Где-то хрустнула ветка, и Фобия не сразу даже испугалась. Ну хрустнула и хрустнула, лес — это живой, сложный организм, ночью в нем достаточно разных шорохов и других звуков. Но потом треск раздался снова, и вот уже стало понятно, что к лагерю кто-то приближается — спокойно, уверенно, не скрываясь.
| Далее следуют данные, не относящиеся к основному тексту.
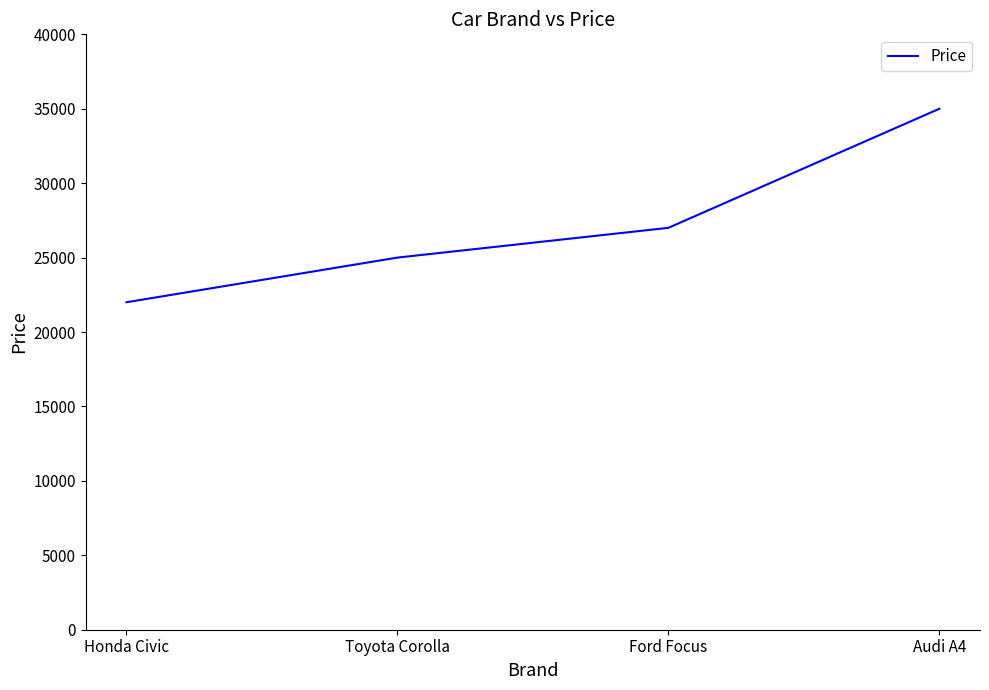

Read the value at Audi A4.

35000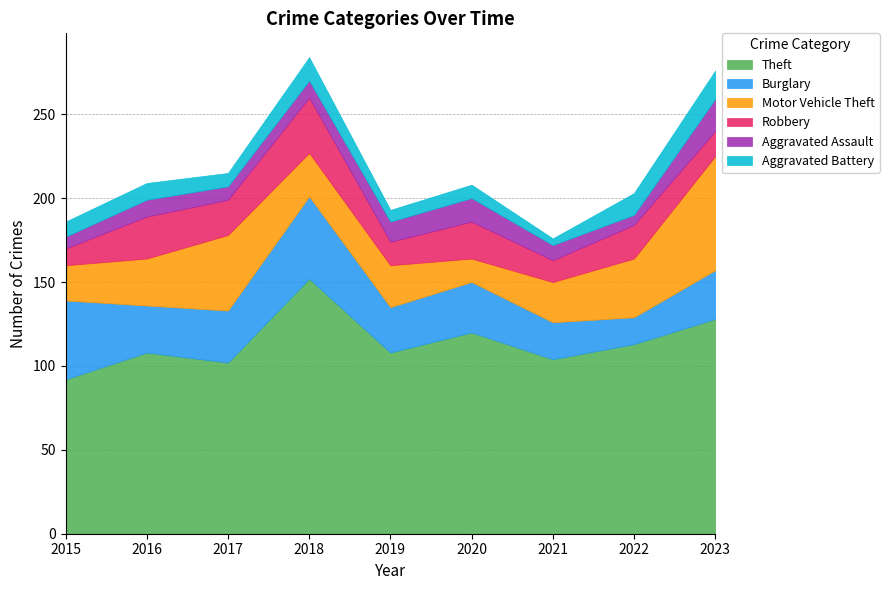

The Motor Vehicle Theft series shows 12 at 2015. True or false?

False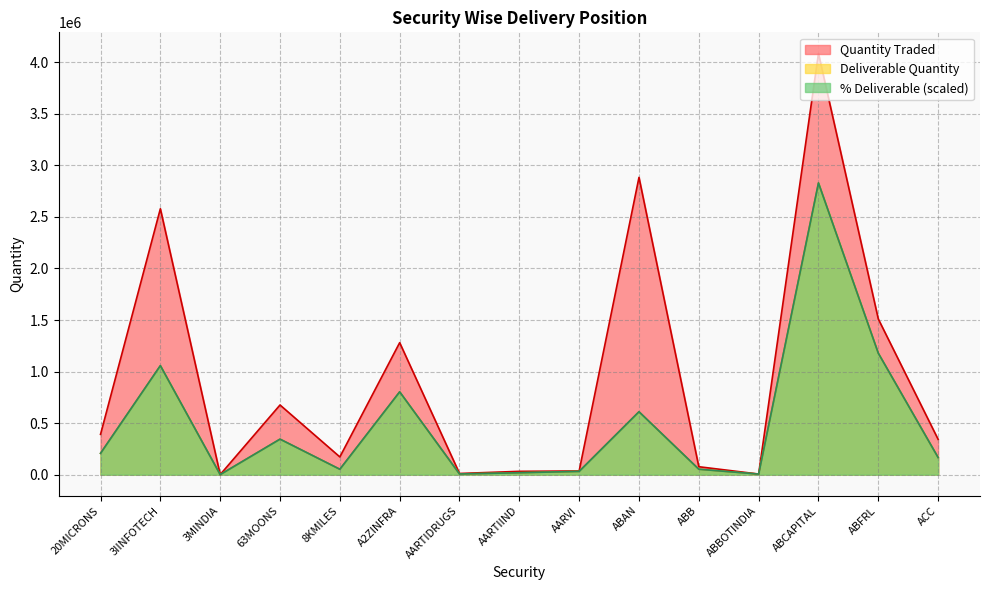

How many data points in Quantity Traded are less than 342673?

7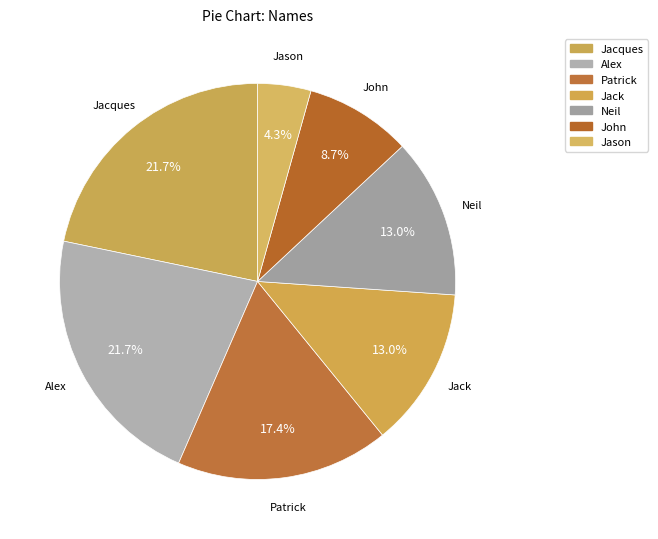

How many slices are in this pie chart?

7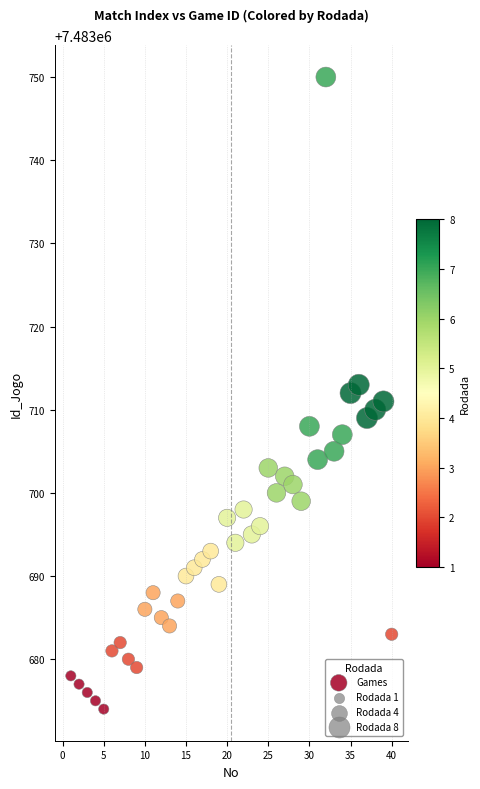

What is the range of Y values (max minus min)?

76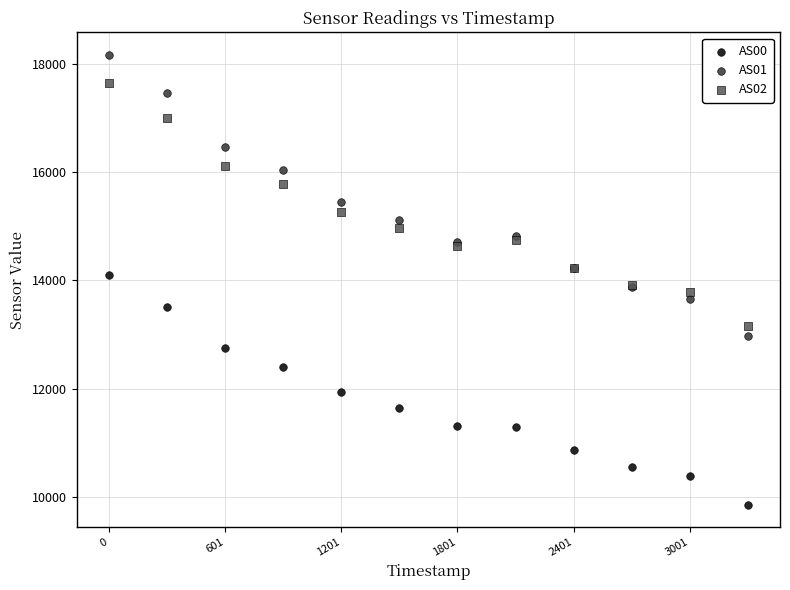

Which series contains the lowest Y value?

AS00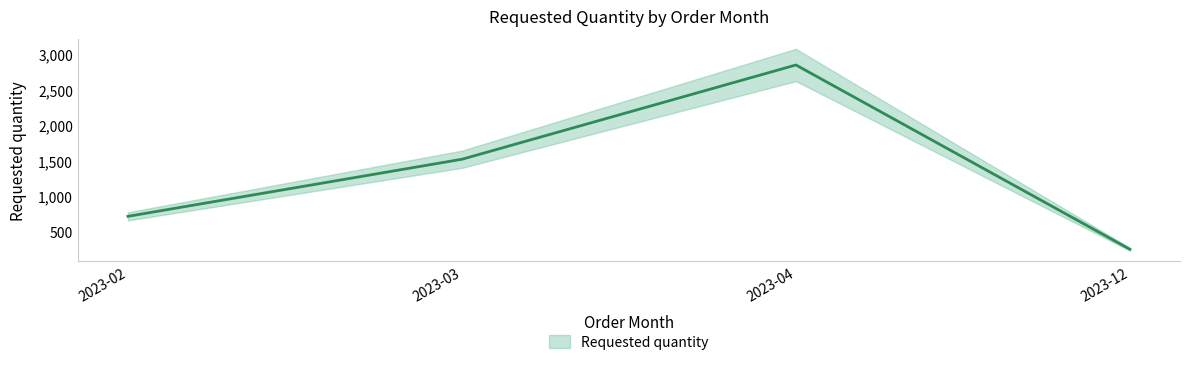

What is the average value?

1330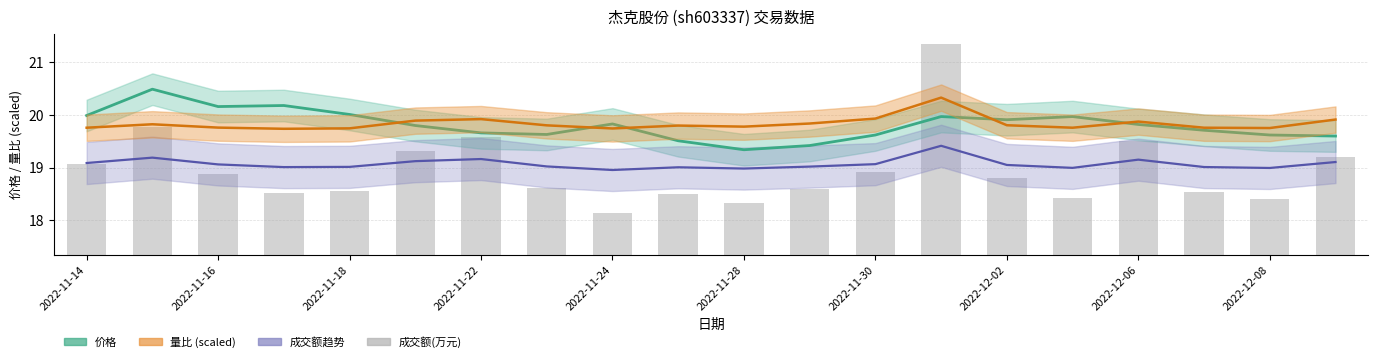

How many 量比 (scaled) values are between 19 and 20?

19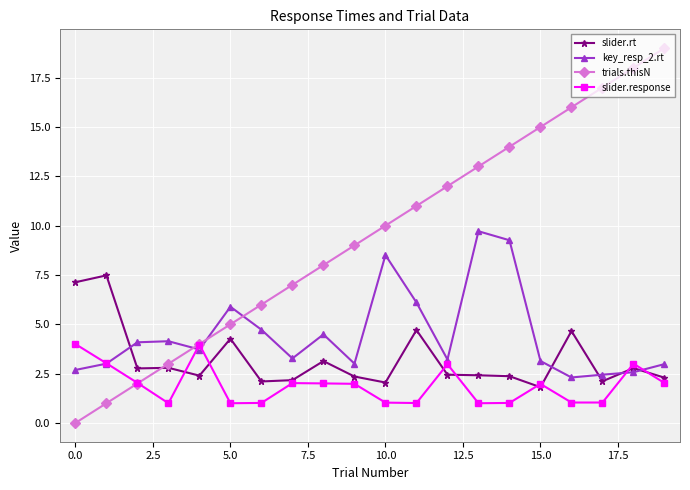

Does the chart display data point markers on the line(s)?

Yes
Фобия застыла в тени крайнего домика, понимая, что за винтовкой, которую оставила у изголовья кровати в лазарете, она уже не успеет. Оставалось только застыть и вглядываться в темноту, чтобы попытаться увидеть хоть что-то.
От того, насколько близко прозвучали слова, Фобия вздрогнула так сильно, что ей показалось, будто стены домика содрогнулись вместе с ней.
— Говорю же — заброшенный детский лагерь, — спокойный мужской голос раздавался откуда-то слева, и Фобия не сразу поняла, что не так с его резкими, будто рваными интонациями. А потом до нее дошло.
Невидимый ей мужчина говорил с непривычным северным акцентом, который чаще встречался на границах с Нхршерой, чем в столице.
Нхршера, страна-победитель, смежные земли с которой так тщательно охранялись.
Свет луны неохотно и лениво чуть высветил коренастую фигуру в военной форме, и Фобия увидела блеснувшие на широких плечах погоны.